• [Available records]:
Start of Block

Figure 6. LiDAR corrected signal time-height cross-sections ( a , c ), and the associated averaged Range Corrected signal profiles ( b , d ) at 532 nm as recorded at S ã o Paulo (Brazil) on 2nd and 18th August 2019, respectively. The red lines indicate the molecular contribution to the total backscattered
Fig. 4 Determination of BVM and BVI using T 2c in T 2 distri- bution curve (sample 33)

End of Block
Start of Block

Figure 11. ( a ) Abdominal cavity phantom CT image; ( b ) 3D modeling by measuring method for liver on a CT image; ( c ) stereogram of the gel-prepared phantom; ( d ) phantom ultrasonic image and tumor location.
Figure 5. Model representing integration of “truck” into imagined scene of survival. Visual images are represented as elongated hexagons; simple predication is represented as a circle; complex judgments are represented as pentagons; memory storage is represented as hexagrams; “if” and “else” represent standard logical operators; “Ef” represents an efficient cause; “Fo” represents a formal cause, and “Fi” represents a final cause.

End of Block

Please give back exactly the lines of the listing above that run from the one containing "Figure 6. LiDAR" through the one containing "Fig. 4 Determination", and only those.

Figure 6. LiDAR corrected signal time-height cross-sections ( a , c ), and the associated averaged Range Corrected signal profiles ( b , d ) at 532 nm as recorded at S ã o Paulo (Brazil) on 2nd and 18th August 2019, respectively. The red lines indicate the molecular contribution to the total backscattered
Fig. 4 Determination of BVM and BVI using T 2c in T 2 distri- bution curve (sample 33)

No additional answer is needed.